→ **BRANO DI PARTENZA**:
********
Questi gesti – ci avvisa Agier – non sono completamente assimilabili all’ospitalità come rituale che «gioca per la tradizione antropologica un ruolo essenziale nella comprensione dello scambio sociale». Non possiedono, infatti, quelle funzioni sociali che lo stesso antropologo francese ha potuto riscontrare durante le sue ricerche in Africa occidentale – presso i migranti e i commercianti haoussas – o anche presso le tribù Inuit o i contesti rurali del Brasile. Qui l’ospitalità svolge la funzione di accrescimento sociale: accogliere lo straniero a casa propria, adottarlo, significa trovargli uno spazio nella comunità e, così facendo, creare all’interno di essa «i canali o il tessuto sociale di un’apertura – attraverso l’accoglienza e lo spazio dato ai circolanti (bambini, migranti) – che si prolunga (…) in maniera reticolare verso il limite e all’esterno della società». In altre parole, da una parte l’ospitalità è uno dei tanti fili che collegano gli uomini, una relazione che non può mai formarsi incondizionatamente – c’è bisogno, ad esempio, di una stanza libera per accogliere qualcuno – e che permette di riconoscere l’altro in maniera concreta, quando bussa alla porta di casa. Dall’altra essa accresce, con l’accoglienza di individui stranieri, la società. In cosa si discostano, allora, le pratiche attuali di quest’altra ospitalità europea che dipende dall’iniziativa dei singoli?
Cédric Herrou, contadino della Val Roia, tra Liguria e Provenza, è indagato dalla magistratura del suo paese per aver aiutato illegalmente dei clandestini a penetrare in territorio francese. Condannato nel 2017, è stato assolto nel 2018 dal consiglio costituzionale in nome di quel « principio di fraternità» secondo il quale «un aiuto disinteressato ai migranti, che sia individuale o organizzato, non deve essere perseguito». Sentenza ribaltata all’inizio di marzo 2020, quando Herrou è stato richiamato in appello e l’accusa ha chiesto una detenzione da otto a dieci mesi, con la condizionale. La motivazione si basa sul fatto che l’imputato ha fatto «la scelta di essere al di là della legge», non avendo un obiettivo solo «umanitario», ma «ideologico». Questa storia è uno degli esempi citati da Agier per inquadrare le pratiche di ospitalità odierna come una «declinazione della solidarietà». Oggi non preme ospitare lo straniero per ricalcare, coscientemente o meno, una tradizione, ma per dare un seguito all’indignazione provocata dalle politiche statali. Infatti, soprattutto a partire dal 2015, la maggior parte dei governi nazionali «hanno voluto mostrarsi protettori dei loro cittadini e hanno designato i migranti come una minaccia». La politica migratoria europea si è risolta in un elenco di decisioni – i muri, le espulsioni, i controlli di massa, la presenza dissuasiva della polizia –, conseguenze di quell’atteggiamento che vede la nazione come una casa privata. Ciò comporta che il proprietario accoglie chi vorrà lui e «aprirà la porta o costruirà dei muri secondo la sua sola decisione autoreferenziale, il suo buon senso».
********
→ **VOCI FORNITE**:
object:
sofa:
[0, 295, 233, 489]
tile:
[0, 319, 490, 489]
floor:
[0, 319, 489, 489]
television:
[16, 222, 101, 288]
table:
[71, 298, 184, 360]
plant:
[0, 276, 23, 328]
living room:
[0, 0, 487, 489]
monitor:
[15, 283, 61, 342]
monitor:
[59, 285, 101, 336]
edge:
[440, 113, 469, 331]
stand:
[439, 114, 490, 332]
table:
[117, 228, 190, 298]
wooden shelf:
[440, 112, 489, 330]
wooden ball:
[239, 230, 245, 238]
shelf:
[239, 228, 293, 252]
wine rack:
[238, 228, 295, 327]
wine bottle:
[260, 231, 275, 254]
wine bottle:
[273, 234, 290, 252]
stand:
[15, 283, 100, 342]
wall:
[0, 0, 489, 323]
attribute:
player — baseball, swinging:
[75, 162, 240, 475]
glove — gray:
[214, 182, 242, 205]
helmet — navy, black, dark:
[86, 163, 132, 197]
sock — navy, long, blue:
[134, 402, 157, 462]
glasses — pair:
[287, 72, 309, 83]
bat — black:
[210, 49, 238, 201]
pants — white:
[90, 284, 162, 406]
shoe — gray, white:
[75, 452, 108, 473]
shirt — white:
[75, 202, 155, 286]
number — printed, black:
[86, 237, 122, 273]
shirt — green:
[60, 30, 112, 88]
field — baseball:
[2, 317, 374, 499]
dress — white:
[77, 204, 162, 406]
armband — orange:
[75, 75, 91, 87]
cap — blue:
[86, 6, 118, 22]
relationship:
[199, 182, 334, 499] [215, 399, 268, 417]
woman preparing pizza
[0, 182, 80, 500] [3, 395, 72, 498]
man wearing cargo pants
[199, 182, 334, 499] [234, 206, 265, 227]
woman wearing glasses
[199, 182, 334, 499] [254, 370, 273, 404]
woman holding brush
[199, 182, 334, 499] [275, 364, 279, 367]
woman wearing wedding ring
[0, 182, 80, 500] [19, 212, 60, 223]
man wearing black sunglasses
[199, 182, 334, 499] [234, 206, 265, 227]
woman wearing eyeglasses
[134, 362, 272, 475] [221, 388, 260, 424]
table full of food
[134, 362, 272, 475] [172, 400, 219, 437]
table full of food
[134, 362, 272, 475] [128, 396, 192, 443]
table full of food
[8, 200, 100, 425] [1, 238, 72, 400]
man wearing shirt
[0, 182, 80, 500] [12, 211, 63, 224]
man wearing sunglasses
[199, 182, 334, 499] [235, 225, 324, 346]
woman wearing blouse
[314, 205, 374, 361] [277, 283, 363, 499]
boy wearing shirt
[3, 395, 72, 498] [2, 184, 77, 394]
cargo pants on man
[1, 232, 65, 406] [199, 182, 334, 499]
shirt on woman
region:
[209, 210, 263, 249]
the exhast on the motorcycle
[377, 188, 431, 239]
********
→ **CONSEGNA A**: Secondo il brano sull'ospitalità ai migranti, in nome di quale principio Cédric Herrou fu assolto nel 2018?
→ **CONSEGNA B**: Prosegui il brano sull'ospitalità ai migranti a partire dalla sua ultima frase.

→ **SPAZIO RISPOSTA A**: Fu assolto in nome del «principio di fraternità».

→ **SPAZIO RISPOSTA B**:
La solidarietà di alcuni cittadini cerca allora di discostarsi da questa posizione e si articola come l’esigenza di decidere autonomamente sulla modalità d’accoglienza dello straniero. Un’esigenza che si traduce in un gesto immediato perché la stessa domanda − l’essere accolti e ascoltati − chiede una risposta immediata e concreta, anche se provvisoria e insufficiente: l’antropologo ci ricorda che l’ospitalità privata non è esente da condizioni, come abbiamo già detto, e si avvicina pericolosamente proprio a quella condizione proprietaria che lo Stato assume per sé: anche il cittadino, di fronte al migrante, decide se accoglierlo in base alla sua buona volontà. Agier intravede delle possibili evoluzioni di quest’accoglienza, come le città rifugio, ma tiene a sottolineare la forza dirompente di questo fenomeno, fino a definirlo un vero e proprio «movimento sociale».
Questo sintagma richiama nuovamente alla mente Spinoza. L’ospitalità come risposta indignata non rimane ferma su se stessa nel rancore, ma si sostituisce a chi considera lo spazio politico come proprietà dei soli “aventi diritto” − evitando le conseguenze di espulsione, reclusione, naturalizzazione dello straniero − e s’impone come sintomo della riappropriazione di un’attività politica, spesso considerata irraggiungibile nelle mani della categoria dei politici.
Come se quei gruppi di cittadini di varie parti d’Europa avessero inconsciamente fatto proprie le parole di Spinoza, quando questi afferma che pensare in termini di Speranza contempla già da sempre il timore del fallimento della nostra capacità di azione singola e condivisa: «Quanto più, dunque, ci sforziamo di vivere sotto la guida della ragione, tanto più ci sforziamo di dipendere meno dalla Speranza e liberarci dalla Paura, e di comandare, per quanto possiamo, e di dirigere le nostre azioni secondo il consiglio certo della ragione».